REQUIREMENT:
Rewrite the items starting at the line containing "### 💰 Dynamic Pricing System" and ending at the last line of the items, with "Sanity" replaced by "Contentful" and nothing else changed.

[Data taken from a collection]

::::::

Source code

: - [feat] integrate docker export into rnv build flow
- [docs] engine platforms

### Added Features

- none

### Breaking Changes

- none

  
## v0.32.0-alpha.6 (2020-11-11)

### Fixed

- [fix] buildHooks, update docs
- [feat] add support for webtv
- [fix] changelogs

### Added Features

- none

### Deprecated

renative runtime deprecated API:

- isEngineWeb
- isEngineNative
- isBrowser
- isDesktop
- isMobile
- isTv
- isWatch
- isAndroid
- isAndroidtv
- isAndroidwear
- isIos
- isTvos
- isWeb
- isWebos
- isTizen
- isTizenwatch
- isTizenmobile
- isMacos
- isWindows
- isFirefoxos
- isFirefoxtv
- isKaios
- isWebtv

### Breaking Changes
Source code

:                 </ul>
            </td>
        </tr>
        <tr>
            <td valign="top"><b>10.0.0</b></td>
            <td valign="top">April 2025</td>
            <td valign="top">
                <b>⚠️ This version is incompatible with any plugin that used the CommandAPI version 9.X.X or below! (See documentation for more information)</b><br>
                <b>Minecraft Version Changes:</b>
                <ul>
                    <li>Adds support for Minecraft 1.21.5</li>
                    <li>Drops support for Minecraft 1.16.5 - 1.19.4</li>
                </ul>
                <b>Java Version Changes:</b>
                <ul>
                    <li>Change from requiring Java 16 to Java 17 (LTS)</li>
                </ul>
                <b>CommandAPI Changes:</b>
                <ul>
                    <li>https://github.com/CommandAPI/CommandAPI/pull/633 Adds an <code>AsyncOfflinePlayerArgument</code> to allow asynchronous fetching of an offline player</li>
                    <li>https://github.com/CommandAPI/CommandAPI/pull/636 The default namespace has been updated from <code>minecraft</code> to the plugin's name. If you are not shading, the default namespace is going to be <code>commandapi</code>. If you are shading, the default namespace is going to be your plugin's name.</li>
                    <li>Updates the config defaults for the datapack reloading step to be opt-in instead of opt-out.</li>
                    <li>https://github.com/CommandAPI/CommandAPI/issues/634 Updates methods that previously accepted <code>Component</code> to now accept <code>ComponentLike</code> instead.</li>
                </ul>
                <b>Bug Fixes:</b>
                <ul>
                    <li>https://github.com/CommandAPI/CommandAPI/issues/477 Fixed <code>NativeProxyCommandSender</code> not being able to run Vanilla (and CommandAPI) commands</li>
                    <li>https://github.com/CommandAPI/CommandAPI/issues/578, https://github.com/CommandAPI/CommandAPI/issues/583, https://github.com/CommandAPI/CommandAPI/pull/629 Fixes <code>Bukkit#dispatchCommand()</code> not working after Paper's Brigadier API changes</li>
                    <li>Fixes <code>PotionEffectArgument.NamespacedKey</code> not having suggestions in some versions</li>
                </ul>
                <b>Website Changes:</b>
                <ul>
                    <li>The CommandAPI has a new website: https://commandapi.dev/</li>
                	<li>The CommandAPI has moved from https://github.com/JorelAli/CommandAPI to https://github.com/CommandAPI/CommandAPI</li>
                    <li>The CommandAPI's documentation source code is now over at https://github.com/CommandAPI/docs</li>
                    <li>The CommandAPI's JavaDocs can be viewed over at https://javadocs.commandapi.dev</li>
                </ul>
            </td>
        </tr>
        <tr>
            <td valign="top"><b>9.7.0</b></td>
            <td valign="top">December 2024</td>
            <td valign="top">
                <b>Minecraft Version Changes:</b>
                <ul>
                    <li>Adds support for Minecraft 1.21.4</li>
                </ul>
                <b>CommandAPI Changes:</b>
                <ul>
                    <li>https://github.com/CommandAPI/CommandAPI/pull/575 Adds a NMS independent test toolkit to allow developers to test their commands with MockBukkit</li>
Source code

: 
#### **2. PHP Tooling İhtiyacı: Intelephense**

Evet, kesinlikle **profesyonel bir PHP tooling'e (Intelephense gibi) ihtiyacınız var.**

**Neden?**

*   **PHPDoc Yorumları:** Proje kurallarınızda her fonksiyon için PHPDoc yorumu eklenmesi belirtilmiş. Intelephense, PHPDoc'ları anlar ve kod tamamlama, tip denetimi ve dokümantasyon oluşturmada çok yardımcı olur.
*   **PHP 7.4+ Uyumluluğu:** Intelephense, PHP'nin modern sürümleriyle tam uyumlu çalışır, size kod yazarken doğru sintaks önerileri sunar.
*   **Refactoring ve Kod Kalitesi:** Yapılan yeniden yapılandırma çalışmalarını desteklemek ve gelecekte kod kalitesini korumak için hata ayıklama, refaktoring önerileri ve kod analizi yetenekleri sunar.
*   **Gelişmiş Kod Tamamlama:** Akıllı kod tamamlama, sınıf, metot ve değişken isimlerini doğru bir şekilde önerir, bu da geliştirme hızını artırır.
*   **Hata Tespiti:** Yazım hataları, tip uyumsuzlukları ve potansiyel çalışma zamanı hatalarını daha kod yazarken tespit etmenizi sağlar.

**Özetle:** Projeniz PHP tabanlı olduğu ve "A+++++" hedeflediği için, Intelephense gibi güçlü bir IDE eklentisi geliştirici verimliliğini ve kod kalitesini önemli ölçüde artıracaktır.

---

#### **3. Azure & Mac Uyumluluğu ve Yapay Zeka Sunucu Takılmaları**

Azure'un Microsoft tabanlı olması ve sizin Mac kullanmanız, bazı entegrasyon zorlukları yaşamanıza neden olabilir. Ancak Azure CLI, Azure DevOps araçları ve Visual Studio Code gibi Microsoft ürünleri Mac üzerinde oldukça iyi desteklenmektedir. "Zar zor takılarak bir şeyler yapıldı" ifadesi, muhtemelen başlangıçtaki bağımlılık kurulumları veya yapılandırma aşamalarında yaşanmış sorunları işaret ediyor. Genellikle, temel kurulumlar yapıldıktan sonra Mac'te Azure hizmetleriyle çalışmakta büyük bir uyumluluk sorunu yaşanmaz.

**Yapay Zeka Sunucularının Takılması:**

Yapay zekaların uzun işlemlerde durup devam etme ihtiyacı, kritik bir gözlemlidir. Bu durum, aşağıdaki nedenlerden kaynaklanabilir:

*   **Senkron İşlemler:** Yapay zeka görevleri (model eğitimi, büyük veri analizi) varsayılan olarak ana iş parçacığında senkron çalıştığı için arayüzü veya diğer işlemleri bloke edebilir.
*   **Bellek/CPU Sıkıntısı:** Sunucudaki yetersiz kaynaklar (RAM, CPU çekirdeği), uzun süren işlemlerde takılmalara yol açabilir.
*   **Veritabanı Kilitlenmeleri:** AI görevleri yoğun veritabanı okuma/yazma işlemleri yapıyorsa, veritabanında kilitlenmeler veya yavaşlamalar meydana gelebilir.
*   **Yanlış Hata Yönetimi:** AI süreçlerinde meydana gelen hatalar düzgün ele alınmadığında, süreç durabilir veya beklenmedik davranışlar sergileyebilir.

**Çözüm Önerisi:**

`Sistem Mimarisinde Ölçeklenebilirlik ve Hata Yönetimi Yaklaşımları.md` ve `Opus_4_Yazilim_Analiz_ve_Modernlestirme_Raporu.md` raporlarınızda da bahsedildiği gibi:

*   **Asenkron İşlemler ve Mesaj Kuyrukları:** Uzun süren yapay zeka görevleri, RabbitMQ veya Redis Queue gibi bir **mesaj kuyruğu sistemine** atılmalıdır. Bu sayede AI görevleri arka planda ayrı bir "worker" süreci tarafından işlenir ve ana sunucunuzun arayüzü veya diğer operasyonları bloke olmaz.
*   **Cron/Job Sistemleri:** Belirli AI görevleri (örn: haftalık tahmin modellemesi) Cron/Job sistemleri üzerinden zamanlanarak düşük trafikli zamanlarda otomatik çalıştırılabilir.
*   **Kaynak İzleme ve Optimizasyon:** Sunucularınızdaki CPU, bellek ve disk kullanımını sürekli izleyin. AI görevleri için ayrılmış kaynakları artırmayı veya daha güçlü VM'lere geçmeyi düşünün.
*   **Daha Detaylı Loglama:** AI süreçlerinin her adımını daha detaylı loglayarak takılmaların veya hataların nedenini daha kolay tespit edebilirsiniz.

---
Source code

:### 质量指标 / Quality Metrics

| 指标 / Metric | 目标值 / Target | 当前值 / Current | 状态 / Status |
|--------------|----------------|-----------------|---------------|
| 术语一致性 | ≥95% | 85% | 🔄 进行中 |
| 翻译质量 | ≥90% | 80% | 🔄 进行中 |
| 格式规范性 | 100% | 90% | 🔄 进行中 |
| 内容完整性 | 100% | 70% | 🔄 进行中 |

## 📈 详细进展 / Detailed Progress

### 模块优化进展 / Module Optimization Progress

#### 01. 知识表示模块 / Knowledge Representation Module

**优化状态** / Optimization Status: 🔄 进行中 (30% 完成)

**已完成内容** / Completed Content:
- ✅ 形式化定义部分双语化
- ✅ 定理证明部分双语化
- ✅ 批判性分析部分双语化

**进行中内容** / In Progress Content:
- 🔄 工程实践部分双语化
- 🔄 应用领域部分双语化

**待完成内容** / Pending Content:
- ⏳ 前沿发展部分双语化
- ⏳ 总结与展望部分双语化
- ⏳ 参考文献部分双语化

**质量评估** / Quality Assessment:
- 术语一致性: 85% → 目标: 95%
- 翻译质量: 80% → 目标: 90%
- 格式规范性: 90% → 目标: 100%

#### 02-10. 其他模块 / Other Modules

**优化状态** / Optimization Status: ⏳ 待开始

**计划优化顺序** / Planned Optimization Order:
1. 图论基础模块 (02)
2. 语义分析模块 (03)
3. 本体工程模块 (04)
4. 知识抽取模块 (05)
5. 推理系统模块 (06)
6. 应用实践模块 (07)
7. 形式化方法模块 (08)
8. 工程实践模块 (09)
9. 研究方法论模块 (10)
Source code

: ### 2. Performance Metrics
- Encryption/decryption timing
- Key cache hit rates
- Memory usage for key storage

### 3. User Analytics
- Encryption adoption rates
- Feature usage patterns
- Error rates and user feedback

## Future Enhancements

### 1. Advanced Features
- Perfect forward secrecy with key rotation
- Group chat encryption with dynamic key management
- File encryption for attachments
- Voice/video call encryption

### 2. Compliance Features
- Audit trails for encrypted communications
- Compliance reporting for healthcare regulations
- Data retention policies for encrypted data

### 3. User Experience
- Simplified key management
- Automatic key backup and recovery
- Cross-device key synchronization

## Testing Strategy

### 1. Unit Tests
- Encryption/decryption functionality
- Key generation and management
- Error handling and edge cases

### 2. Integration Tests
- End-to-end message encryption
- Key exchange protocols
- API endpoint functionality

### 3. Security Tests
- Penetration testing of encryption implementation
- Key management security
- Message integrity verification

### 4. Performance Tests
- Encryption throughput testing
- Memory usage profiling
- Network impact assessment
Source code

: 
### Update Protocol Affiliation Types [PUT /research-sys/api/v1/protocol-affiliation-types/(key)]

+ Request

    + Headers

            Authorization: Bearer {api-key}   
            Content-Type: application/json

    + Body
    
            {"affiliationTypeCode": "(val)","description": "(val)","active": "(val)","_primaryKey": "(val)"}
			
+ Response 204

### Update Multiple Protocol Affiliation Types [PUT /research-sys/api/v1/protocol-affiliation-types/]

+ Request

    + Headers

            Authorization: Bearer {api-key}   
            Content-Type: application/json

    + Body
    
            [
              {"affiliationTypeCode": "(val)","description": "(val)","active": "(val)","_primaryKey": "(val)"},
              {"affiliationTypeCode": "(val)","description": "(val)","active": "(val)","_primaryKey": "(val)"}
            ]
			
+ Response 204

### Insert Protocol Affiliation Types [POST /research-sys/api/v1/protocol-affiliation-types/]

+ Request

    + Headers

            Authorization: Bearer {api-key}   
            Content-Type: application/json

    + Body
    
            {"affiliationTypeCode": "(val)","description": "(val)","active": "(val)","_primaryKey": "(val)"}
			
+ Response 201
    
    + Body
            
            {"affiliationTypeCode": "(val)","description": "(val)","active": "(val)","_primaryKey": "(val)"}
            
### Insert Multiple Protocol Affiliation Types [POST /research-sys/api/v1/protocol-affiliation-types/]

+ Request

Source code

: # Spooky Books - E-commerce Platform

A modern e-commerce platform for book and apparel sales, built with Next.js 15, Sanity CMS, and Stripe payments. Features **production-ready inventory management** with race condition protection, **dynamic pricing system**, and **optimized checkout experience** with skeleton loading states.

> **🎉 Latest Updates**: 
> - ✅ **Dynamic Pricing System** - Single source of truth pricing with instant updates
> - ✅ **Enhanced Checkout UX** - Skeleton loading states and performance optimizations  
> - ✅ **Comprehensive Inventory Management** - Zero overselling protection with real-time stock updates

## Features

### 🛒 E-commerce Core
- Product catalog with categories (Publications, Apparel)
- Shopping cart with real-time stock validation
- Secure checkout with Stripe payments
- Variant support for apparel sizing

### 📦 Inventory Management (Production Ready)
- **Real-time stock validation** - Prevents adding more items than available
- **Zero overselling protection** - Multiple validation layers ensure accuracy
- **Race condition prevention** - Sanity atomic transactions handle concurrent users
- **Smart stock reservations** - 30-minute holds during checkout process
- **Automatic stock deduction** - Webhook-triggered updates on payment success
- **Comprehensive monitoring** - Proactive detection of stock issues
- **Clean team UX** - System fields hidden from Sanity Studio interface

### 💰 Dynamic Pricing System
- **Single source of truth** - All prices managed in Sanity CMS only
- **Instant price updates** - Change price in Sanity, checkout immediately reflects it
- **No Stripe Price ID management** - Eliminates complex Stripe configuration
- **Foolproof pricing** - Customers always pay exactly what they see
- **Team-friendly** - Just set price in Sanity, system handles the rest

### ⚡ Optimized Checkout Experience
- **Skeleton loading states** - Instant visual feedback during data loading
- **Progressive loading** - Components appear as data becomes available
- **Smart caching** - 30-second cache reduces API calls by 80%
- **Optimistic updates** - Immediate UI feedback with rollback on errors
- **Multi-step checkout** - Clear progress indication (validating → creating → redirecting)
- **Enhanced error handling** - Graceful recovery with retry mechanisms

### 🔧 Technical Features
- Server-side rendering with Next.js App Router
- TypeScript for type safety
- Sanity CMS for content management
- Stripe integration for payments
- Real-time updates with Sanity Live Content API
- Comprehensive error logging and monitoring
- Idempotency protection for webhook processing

::::::

RESPONSE AREA:
### 💰 Dynamic Pricing System
- **Single source of truth** - All prices managed in Contentful CMS only
- **Instant price updates** - Change price in Contentful, checkout immediately reflects it
- **No Stripe Price ID management** - Eliminates complex Stripe configuration
- **Foolproof pricing** - Customers always pay exactly what they see
- **Team-friendly** - Just set price in Contentful, system handles the rest

### ⚡ Optimized Checkout Experience
- **Skeleton loading states** - Instant visual feedback during data loading
- **Progressive loading** - Components appear as data becomes available
- **Smart caching** - 30-second cache reduces API calls by 80%
- **Optimistic updates** - Immediate UI feedback with rollback on errors
- **Multi-step checkout** - Clear progress indication (validating → creating → redirecting)
- **Enhanced error handling** - Graceful recovery with retry mechanisms

### 🔧 Technical Features
- Server-side rendering with Next.js App Router
- TypeScript for type safety
- Contentful CMS for content management
- Stripe integration for payments
- Real-time updates with Contentful Live Content API
- Comprehensive error logging and monitoring
- Idempotency protection for webhook processing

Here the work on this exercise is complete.